The position at the club was a peach. My duties consisted of guarding the service entrance, the most onerous part of which was having to arrive before the other workers did early in the morning. Other than saying "hello" to folks as they came in, there really wasn't much to do but go off to Stuart Brent books around the corner during the lunch break. Very occasionally I'd be given some stupid paperwork, but mostly I just read while sitting in an exceptionally uncomfortable chair near the time cards and service elevator and just under the service stairway. I must have read a hundred books that summer, often more than one in an eight-hour day.
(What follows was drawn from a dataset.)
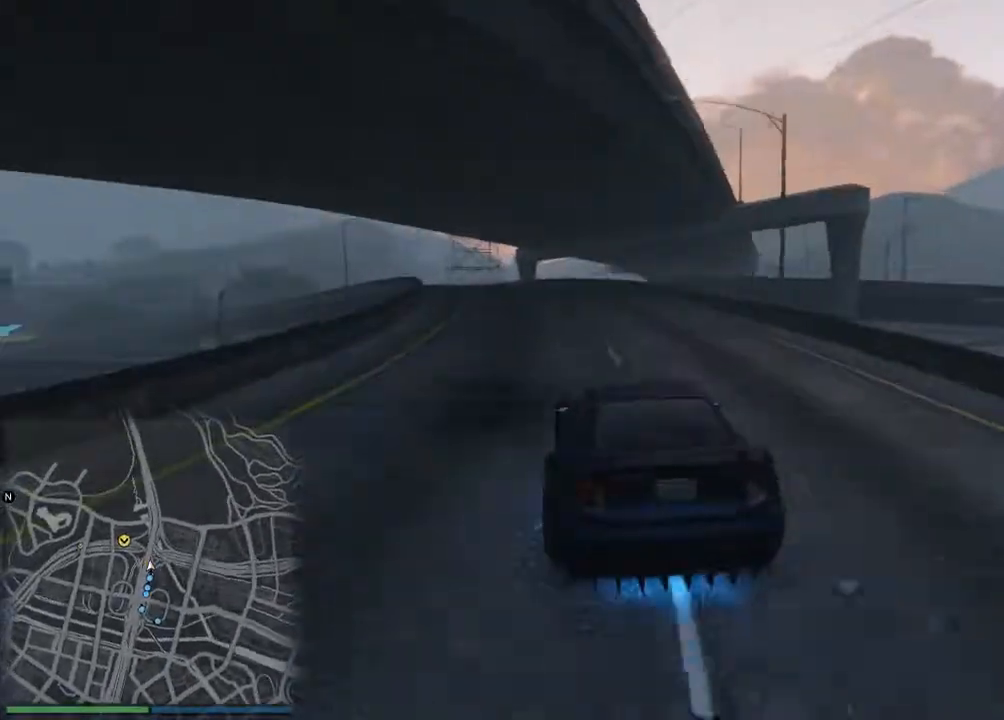
{"buttons": ["R2"], "left_stick": "left", "events": [[50, "left_stick", "left"], [284, "left_stick", "center"], [384, "left_stick", "left"]]}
Once in a while I would listen to the radio--most memorably for WFMT's multipart lecture by Erich Fromm on human aggressiveness, a series which led to the purchase of his book on the subject."
"I feel like I should actually fill out the "what i learned part" for this book because it really has taught me so much and had I read this earlier in life I may have gone ahead and done research for the social sciences. Apart from a very lucid and clear overview of the debate about human nature in the biological and sociological sciences, there is a lot of critical insight into Freud and his unsuccessful but important failure to reconcile all his theories with his desire to save the human race from total destruction. In this book is also a huge clinical study of Hitler, as well as other members of the SS and Stalin. (Hitler used his diploma as toilet paper when he was really drunk the night he graduated.) There is also a lot of information about necrophilia and necro-dreams which are always about tombs or finding limbs floating in bathtubs with with feces or like defecating so hard that world explodes, very undecorously. There is really so much information in this book. Animal behavior studies about chimps where they cant decide if they should follow their mate in the forest, or grab the bunch of bananas that was placed their by observers and how people observed the chimp running back and forth unable to decide what to do to the motto of the Falangist troops in Spain which was "Long Live Death" and the scary scary though that technology is running its own course now and we are not a part of it. There was also this part about how zoo's make animals lethargic and depressed and how in zoos or cages crowding at a water hole makes animals extremely aggressive whereas in the wild there is much more "crowding" at watering holes but minimal violence and then yup, Fromm goes all the way and suggests that humans in urban civilization have been living in zoos, or at least in contaminated soil so that many people do not develop properly. If you have dreams where you crawl into a tomb and then puncture a robotic cable and blood starts shooting out all over the place it probably symbolizes that machinery is sucking the life out of man and even though we're all more or less clones at this point anyway pretty soon we might be robots all together. I want to read some Ray Kurzweil next so I can get in on the cyborg revolution."
"This a book showing that human is more violent than animal. The more "civilized", the more violent he becomes. When reading this book, I remember a National Geographic episode showing the most dangerous cat variety. Can you imagine that tiger and lion are second to house-cat? House cat kills anything, while tiger and lion merely kill their food. Just like human, don't you think?"